Chitika Ad

Sunday, April 24, 2011

Why Most "Best Movie" Lists Are Wrong

The web is filled with lists.  They are popular.  I like them.  I make them.  I try to make the effort to compile lists that are, at least most of the time, well thought out.  They can be a lot of work, and thus, they tend to make me not want to write anymore for a while when I make too many of them.  The reason for this is two-fold.  First is the compilation of the list.  I spend a lot of time thinking about how these lists should be laid out.  Second is the writing.  Boy is there a lot of writing involved.  Sometimes I look back on what I write in some lists and consider myself to sound somewhat asinine.

The one thing I think that makes lists popular is they can be informative.  If you are looking into discovering a new band or musical artist, a new author or a new group of movies from a particular actor or director, a list can be an informative way to delve into this new material.  However, some lists are not well-complied, not well-thought out, and as a result, are deceptive.

This brings me to my gripe.  If you are going to have a list entitled "The Best/Greatest Movies of All Time", you had better be prepared to defend your case.  I am fairly confident that most cannot, and that is why I am writing this.  I'm pretty sure anyone who would take the time to write a list of that title would consider themselves to be "into movies", so my charge for those of you who meet the criteria that is about to be laid out is to SEE MORE MOVIES.

First.  If you are writing a list because you just saw a movie and you loved it, then you are probably under the age of 18 and should just stop writing now as, unless you have grown up in a home where truly great cinema is highly regarded, there's a good chance you will probably say something stupid like "The Dark Knight is the greatest movie of all time."  Well, it isn't.  It's good, but it doesn't come close to the greatest movies of all time.  This is what I call the hype factor.  This is generally highly effected by the younger audience and has one simple rule: whatever film is popular at the moment is the greatest movie of all time.  The hype factor is nothing more than collective promotion of a film that a large number of people saw who wish to build further hype for that movie through aggrandizement and hyperbole.

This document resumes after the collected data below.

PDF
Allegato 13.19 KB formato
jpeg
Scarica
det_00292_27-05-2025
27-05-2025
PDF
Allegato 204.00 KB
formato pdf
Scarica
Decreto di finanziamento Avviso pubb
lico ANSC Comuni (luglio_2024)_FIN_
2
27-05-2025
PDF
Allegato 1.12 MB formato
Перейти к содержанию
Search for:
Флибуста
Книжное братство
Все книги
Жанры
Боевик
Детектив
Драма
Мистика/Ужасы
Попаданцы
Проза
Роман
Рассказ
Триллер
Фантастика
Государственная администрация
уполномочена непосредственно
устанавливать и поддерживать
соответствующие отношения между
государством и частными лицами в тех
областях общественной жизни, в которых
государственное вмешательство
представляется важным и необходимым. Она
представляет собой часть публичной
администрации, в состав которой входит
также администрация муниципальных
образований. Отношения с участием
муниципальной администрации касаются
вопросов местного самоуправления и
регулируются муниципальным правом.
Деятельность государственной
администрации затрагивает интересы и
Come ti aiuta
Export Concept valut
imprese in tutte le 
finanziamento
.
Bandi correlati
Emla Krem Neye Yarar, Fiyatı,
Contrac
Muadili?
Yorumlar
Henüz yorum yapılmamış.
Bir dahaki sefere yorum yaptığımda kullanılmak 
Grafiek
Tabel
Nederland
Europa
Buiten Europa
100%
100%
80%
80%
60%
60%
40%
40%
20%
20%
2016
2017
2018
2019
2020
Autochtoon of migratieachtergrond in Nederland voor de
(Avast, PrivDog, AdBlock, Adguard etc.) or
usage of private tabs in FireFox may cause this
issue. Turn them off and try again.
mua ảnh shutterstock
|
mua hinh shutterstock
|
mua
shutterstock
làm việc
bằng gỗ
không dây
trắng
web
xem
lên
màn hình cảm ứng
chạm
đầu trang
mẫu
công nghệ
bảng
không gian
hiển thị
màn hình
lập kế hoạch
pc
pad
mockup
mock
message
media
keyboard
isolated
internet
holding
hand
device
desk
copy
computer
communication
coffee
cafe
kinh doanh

Next is the idea that the last movie to win some award is automatically the greatest film of all time.  This can be trumped very easily.  It was 1942 at the Ambassador's Hotel.  The 15th Academy Awards are in full effect and the winner of the coveted Outstanding Motion Picture (Best Picture) Oscar is How Green Was My Valley.  Good movie.  But how many times does this one come up in conversation about great cinema?  How about how many times compared to Citizen Kane?  Well, How Green Was My Valley beat Citizen Kane, a film that is one of the forerunners in the argument of what truly is the greatest film ever.

When you consider a list, you have to word things very carefully.  If you make a list called My Favorite Movies, and post it, I may or may not agree with you.  Hell, I may think you're an idiot, but then again you may think the same about me.  Still, since you said it was your favorite movies, that makes it your opinion, which is difficult to trump.  However, if you create a list called the "Best" or "Greatest Movies of All Time" you had better be prepared to make your case, because by using that wording, you are no longer sharing your opinion but are stating an argument for your list.  You had better be prepared to defend it.  If you can explain to me, logically, how Inception is a greater film than the Godfather, and it actually be a reasonable argument, not something stupid like "Because Inception was AWESOME!!!!" then you really deserve some sort of medal.  You really do.